#### Task statement:
Word for word, copy the line containing "Salt, 1 tsp.: 32 -> 30" and every line after it in the records below, leaving pictures out.

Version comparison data
:::::
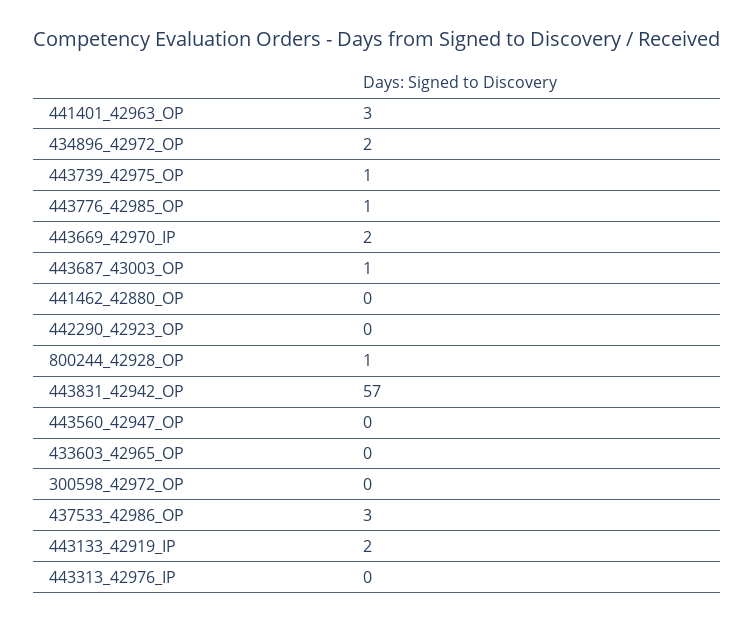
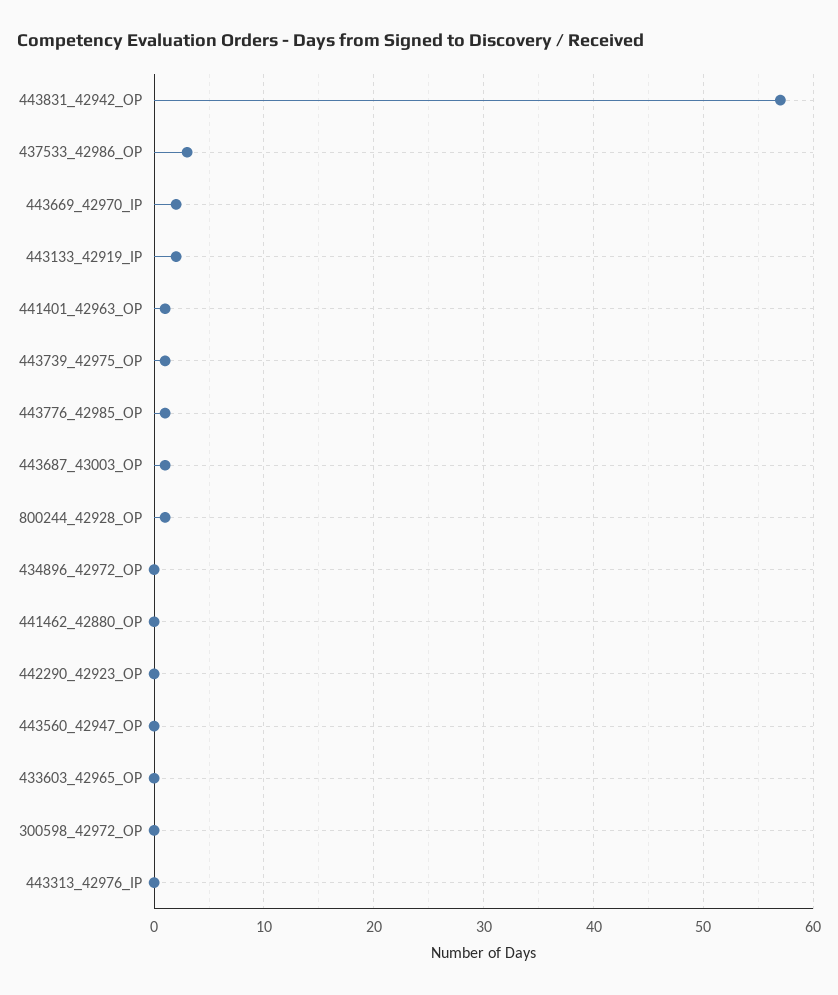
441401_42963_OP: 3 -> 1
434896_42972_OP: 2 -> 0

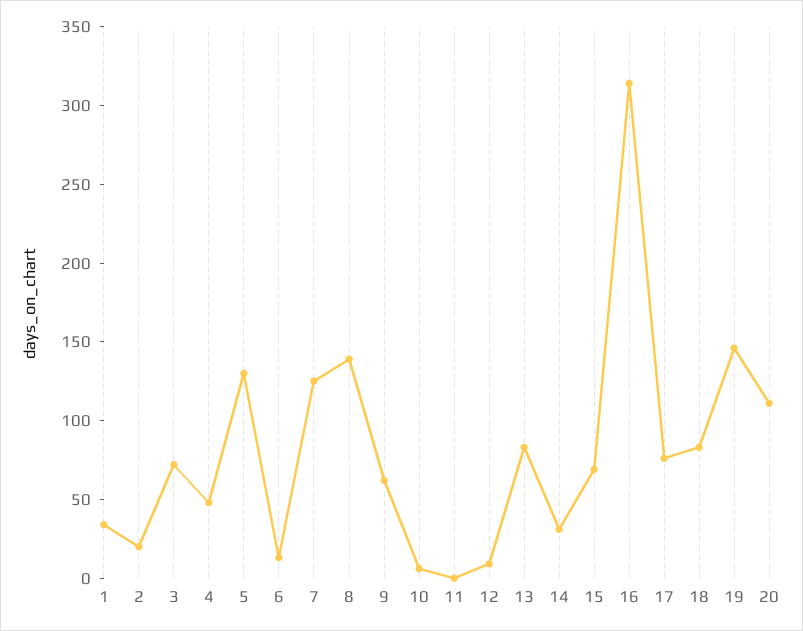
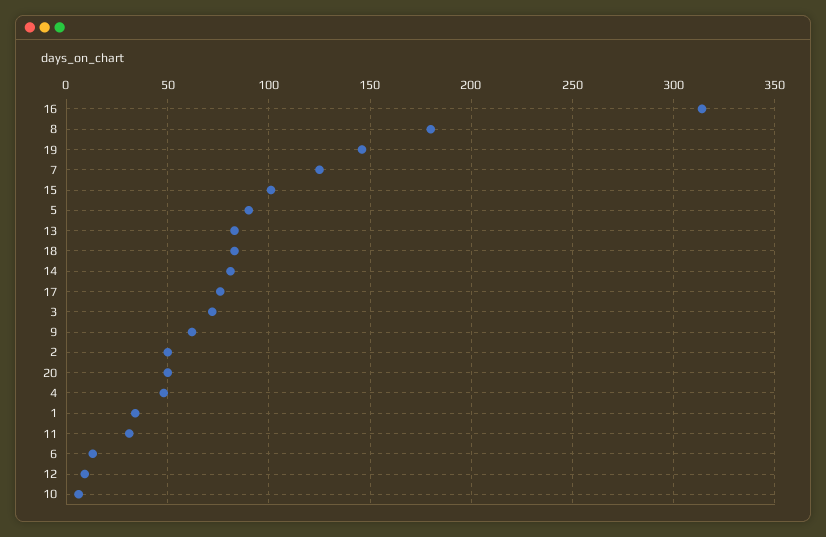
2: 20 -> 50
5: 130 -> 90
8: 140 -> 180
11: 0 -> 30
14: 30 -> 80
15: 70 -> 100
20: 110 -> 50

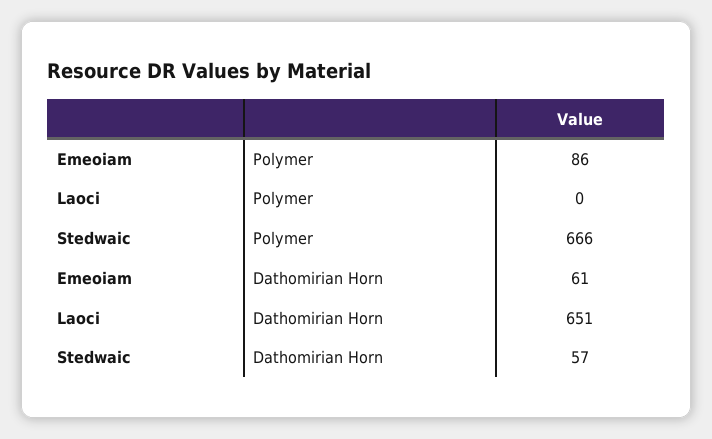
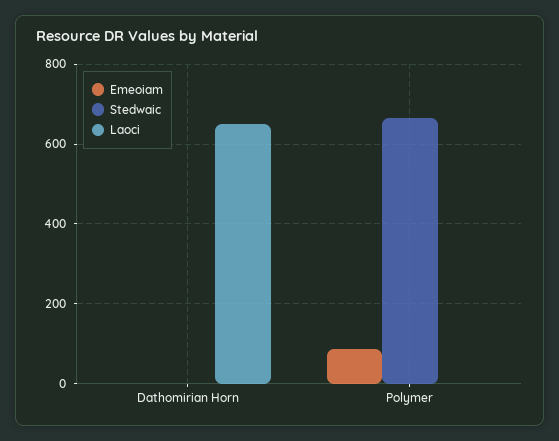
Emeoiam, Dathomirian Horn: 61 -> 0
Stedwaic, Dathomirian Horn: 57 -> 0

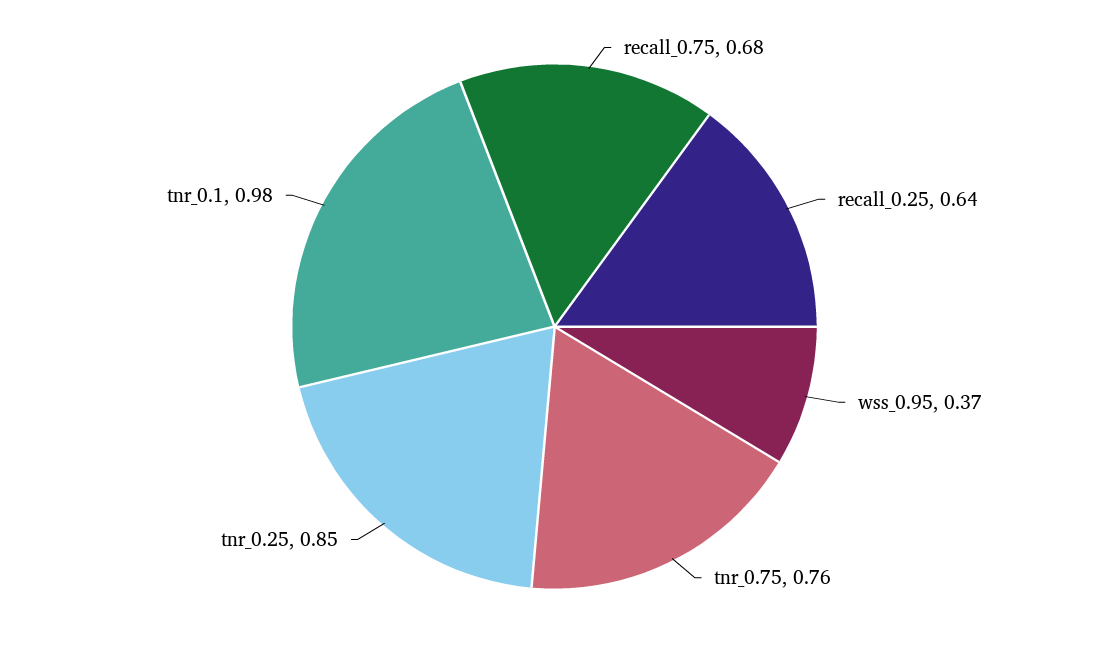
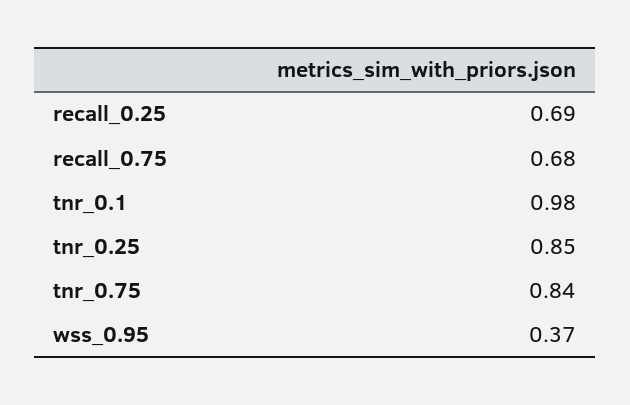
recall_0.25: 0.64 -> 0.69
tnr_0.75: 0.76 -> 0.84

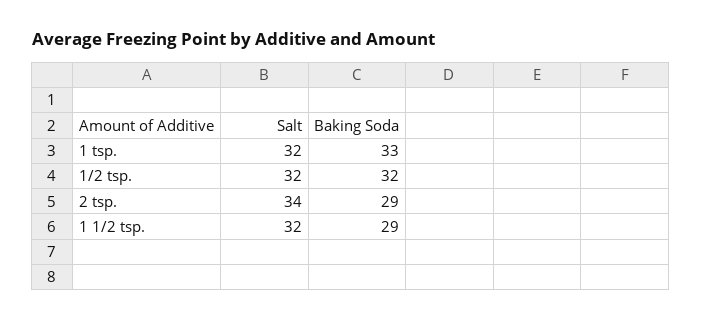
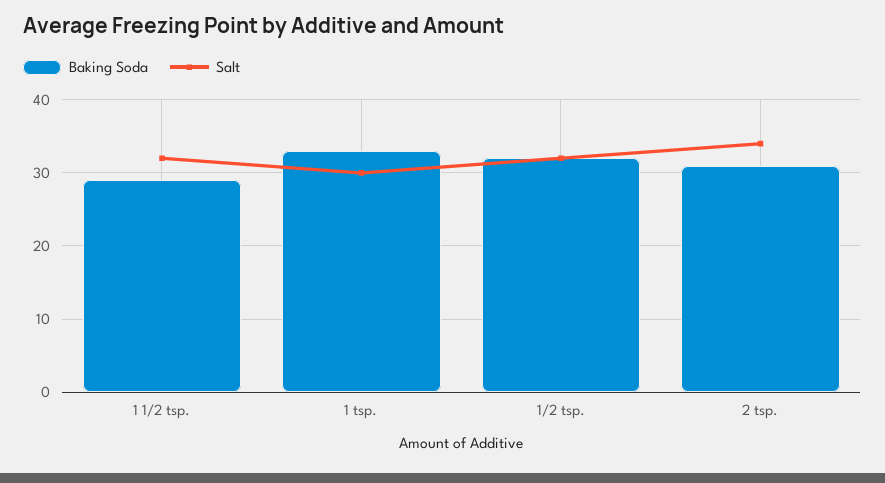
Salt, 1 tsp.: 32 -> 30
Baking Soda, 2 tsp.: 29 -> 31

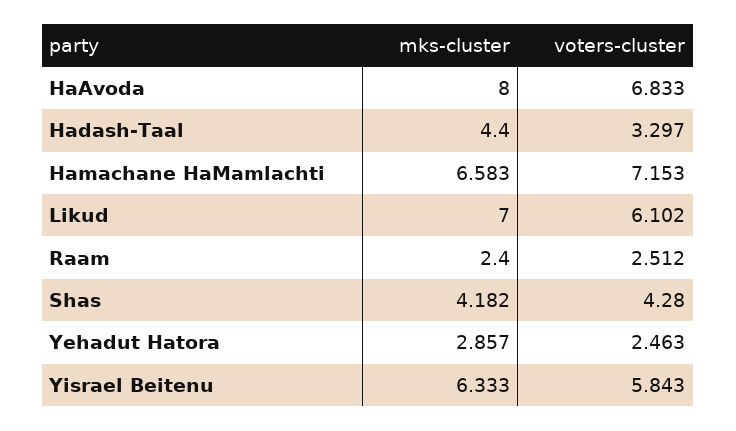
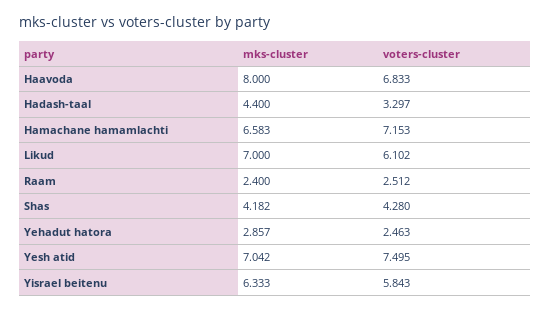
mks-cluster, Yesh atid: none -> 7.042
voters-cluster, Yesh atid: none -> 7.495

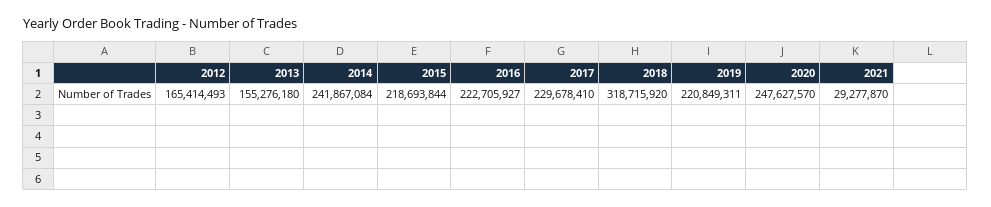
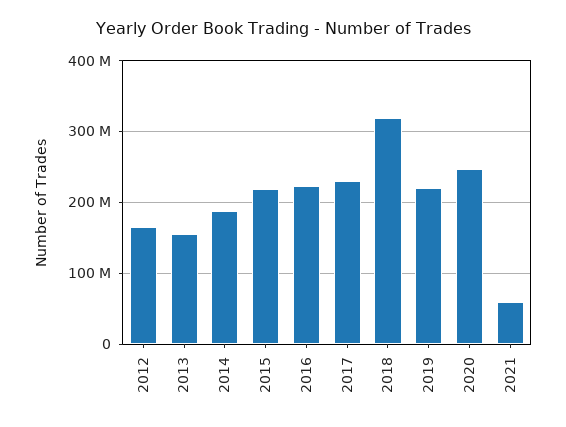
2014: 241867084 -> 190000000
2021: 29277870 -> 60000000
:::::
#### Answer box:
Salt, 1 tsp.: 32 -> 30
Baking Soda, 2 tsp.: 29 -> 31

mks-cluster, Yesh atid: none -> 7.042
voters-cluster, Yesh atid: none -> 7.495

2014: 241867084 -> 190000000
2021: 29277870 -> 60000000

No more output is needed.